* [EXTRACTED RECORDS]:
++++++

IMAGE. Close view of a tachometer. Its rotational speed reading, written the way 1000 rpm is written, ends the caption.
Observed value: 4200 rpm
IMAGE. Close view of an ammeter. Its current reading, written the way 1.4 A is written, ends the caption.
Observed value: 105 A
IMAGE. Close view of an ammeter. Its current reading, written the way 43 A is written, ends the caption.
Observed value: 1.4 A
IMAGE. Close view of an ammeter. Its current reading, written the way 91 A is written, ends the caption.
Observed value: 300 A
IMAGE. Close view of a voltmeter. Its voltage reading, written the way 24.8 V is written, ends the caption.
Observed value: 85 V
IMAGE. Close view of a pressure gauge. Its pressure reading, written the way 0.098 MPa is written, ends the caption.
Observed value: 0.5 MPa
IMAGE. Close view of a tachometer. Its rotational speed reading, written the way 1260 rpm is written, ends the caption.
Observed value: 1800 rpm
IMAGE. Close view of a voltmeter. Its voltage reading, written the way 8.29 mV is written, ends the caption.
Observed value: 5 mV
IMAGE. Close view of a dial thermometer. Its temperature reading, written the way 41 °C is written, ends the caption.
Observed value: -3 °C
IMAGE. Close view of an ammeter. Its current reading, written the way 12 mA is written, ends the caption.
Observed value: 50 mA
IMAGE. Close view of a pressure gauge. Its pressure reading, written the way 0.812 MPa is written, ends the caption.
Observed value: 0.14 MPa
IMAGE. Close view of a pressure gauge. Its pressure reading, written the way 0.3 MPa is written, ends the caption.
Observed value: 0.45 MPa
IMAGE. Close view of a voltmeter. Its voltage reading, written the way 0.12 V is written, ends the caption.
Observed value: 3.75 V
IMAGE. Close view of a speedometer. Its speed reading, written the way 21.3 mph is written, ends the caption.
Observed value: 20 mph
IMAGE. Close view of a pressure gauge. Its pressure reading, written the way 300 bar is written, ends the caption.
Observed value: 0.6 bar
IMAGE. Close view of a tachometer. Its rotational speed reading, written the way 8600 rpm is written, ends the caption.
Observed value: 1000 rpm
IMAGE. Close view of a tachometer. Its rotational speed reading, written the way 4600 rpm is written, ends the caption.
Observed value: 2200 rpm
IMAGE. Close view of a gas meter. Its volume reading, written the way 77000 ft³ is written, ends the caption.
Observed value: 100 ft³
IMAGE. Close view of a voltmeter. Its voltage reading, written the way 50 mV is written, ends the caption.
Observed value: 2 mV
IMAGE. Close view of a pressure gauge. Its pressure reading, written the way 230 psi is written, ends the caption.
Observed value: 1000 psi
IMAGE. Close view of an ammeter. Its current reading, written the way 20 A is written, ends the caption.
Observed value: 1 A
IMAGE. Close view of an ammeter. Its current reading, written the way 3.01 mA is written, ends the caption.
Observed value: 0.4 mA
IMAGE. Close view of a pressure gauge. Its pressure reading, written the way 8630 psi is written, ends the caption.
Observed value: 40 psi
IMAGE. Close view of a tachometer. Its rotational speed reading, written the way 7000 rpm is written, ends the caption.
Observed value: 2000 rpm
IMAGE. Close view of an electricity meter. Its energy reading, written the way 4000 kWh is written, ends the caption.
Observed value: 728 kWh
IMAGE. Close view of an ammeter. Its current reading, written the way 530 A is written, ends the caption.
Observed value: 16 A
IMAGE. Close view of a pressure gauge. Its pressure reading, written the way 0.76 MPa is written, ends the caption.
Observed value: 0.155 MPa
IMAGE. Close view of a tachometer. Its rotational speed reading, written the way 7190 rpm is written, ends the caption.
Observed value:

++++++

* [EXERCISE]:
Turn the lines above into a numbered list, leaving out any blank lines.

* [FINAL ANSWER]:
1. IMAGE. Close view of a tachometer. Its rotational speed reading, written the way 1000 rpm is written, ends the caption.
2. Observed value: 4200 rpm
3. IMAGE. Close view of an ammeter. Its current reading, written the way 1.4 A is written, ends the caption.
4. Observed value: 105 A
5. IMAGE. Close view of an ammeter. Its current reading, written the way 43 A is written, ends the caption.
6. Observed value: 1.4 A
7. IMAGE. Close view of an ammeter. Its current reading, written the way 91 A is written, ends the caption.
8. Observed value: 300 A
9. IMAGE. Close view of a voltmeter. Its voltage reading, written the way 24.8 V is written, ends the caption.
10. Observed value: 85 V
11. IMAGE. Close view of a pressure gauge. Its pressure reading, written the way 0.098 MPa is written, ends the caption.
12. Observed value: 0.5 MPa
13. IMAGE. Close view of a tachometer. Its rotational speed reading, written the way 1260 rpm is written, ends the caption.
14. Observed value: 1800 rpm
15. IMAGE. Close view of a voltmeter. Its voltage reading, written the way 8.29 mV is written, ends the caption.
16. Observed value: 5 mV
17. IMAGE. Close view of a dial thermometer. Its temperature reading, written the way 41 °C is written, ends the caption.
18. Observed value: -3 °C
19. IMAGE. Close view of an ammeter. Its current reading, written the way 12 mA is written, ends the caption.
20. Observed value: 50 mA
21. IMAGE. Close view of a pressure gauge. Its pressure reading, written the way 0.812 MPa is written, ends the caption.
22. Observed value: 0.14 MPa
23. IMAGE. Close view of a pressure gauge. Its pressure reading, written the way 0.3 MPa is written, ends the caption.
24. Observed value: 0.45 MPa
25. IMAGE. Close view of a voltmeter. Its voltage reading, written the way 0.12 V is written, ends the caption.
26. Observed value: 3.75 V
27. IMAGE. Close view of a speedometer. Its speed reading, written the way 21.3 mph is written, ends the caption.
28. Observed value: 20 mph
29. IMAGE. Close view of a pressure gauge. Its pressure reading, written the way 300 bar is written, ends the caption.
30. Observed value: 0.6 bar
31. IMAGE. Close view of a tachometer. Its rotational speed reading, written the way 8600 rpm is written, ends the caption.
32. Observed value: 1000 rpm
33. IMAGE. Close view of a tachometer. Its rotational speed reading, written the way 4600 rpm is written, ends the caption.
34. Observed value: 2200 rpm
35. IMAGE. Close view of a gas meter. Its volume reading, written the way 77000 ft³ is written, ends the caption.
36. Observed value: 100 ft³
37. IMAGE. Close view of a voltmeter. Its voltage reading, written the way 50 mV is written, ends the caption.
38. Observed value: 2 mV
39. IMAGE. Close view of a pressure gauge. Its pressure reading, written the way 230 psi is written, ends the caption.
40. Observed value: 1000 psi
41. IMAGE. Close view of an ammeter. Its current reading, written the way 20 A is written, ends the caption.
42. Observed value: 1 A
43. IMAGE. Close view of an ammeter. Its current reading, written the way 3.01 mA is written, ends the caption.
44. Observed value: 0.4 mA
45. IMAGE. Close view of a pressure gauge. Its pressure reading, written the way 8630 psi is written, ends the caption.
46. Observed value: 40 psi
47. IMAGE. Close view of a tachometer. Its rotational speed reading, written the way 7000 rpm is written, ends the caption.
48. Observed value: 2000 rpm
49. IMAGE. Close view of an electricity meter. Its energy reading, written the way 4000 kWh is written, ends the caption.
50. Observed value: 728 kWh
51. IMAGE. Close view of an ammeter. Its current reading, written the way 530 A is written, ends the caption.
52. Observed value: 16 A
53. IMAGE. Close view of a pressure gauge. Its pressure reading, written the way 0.76 MPa is written, ends the caption.
54. Observed value: 0.155 MPa
55. IMAGE. Close view of a tachometer. Its rotational speed reading, written the way 7190 rpm is written, ends the caption.
56. Observed value:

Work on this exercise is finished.